The good news is Reading is now considered one of the twenty most populated areas of England. 

Or, if you look at it another way, that's the bad news because it puts us in the "35% urban uplift" Club - a policy measure applied to the 20 most populated urban areas in England as part of the national planning policy.

Our companion urban areas are: Birmingham, Bradford, Brighton and Hove, Bristol, Coventry, Derby, Kingston upon Hull, Leeds, Leicester, Liverpool, London, Manchester, Newcastle upon Tyne, Nottingham, Plymouth, Reading, Sheffield, Southampton, Stoke-on-Trent, and Wolverhampton.

It increases the local housing need figures by 35% in these areas¹ This uplift is designed to support the effective and efficient use of land and densification within towns and cities, aiming to make the most of brownfield land and existing infrastructure to sustainably densify existing urban areas and their peripheries. Or, in other words, making the area more crowded with higher buildings.

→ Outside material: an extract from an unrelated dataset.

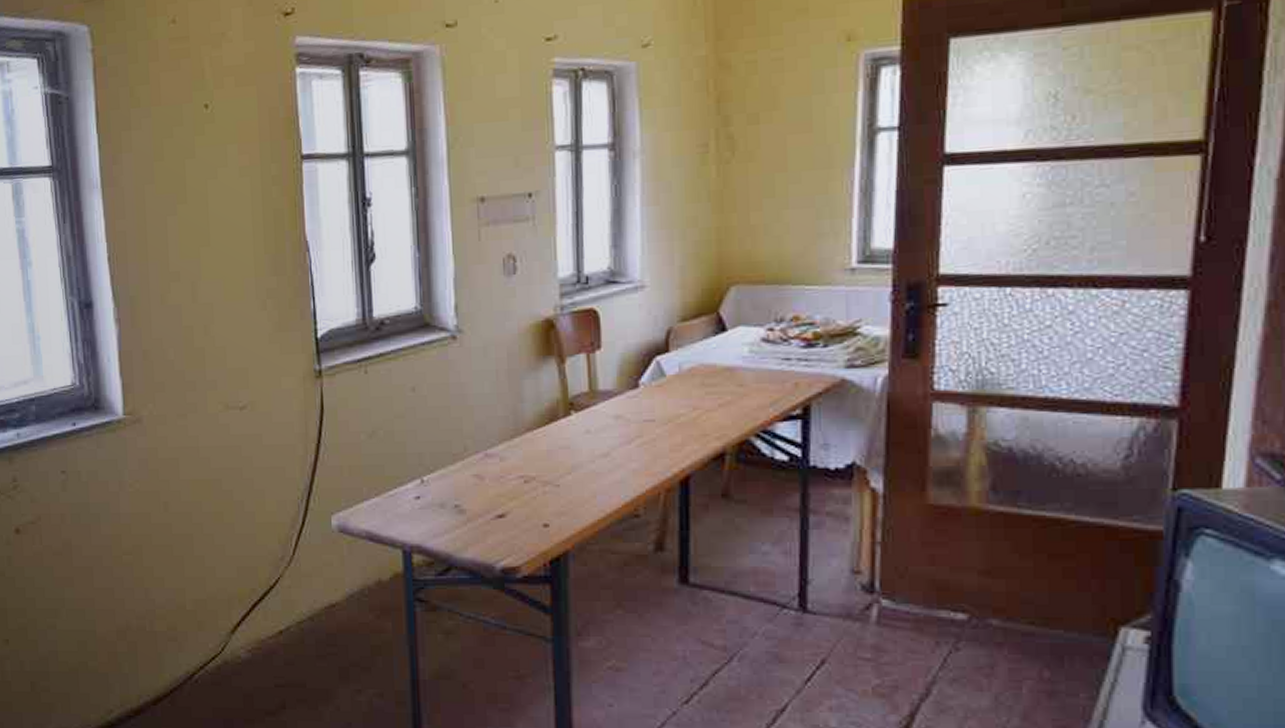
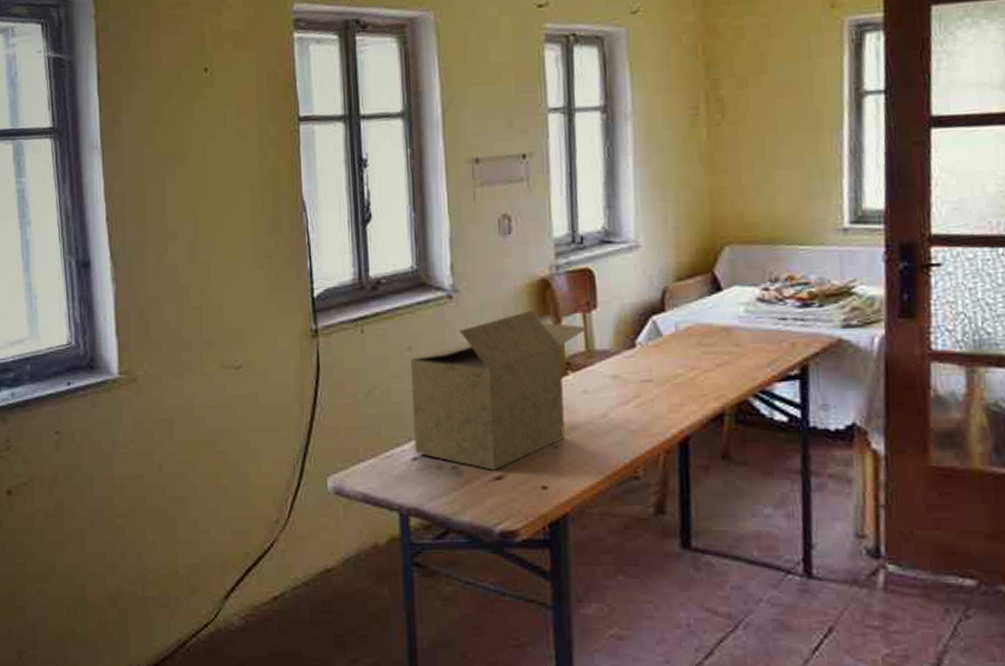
cardboard box: none [414,351,593,509] -> present [411,311,589,470]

The aim is to help the government get to its national housing target of 300,000 net new homes per year.

It's important to note that the urban uplift figure is not calculated with any consideration of local housing need or capacity, but is instead used to address the failure of the standard method to meet the national housing target.

Cynically you could claim that this is gerrymandering, since almost all of these areas return Labour MPs. It also keeps homes away from NIMBY Tory voting constituencies.

The impact of the 35% urban uplift in Reading is significant for local planning and housing development. The policy has increased Reading's housing requirement from 689 dwellings per annum to 883, representing an increase of 194 dwellings per annum or a 28% increase.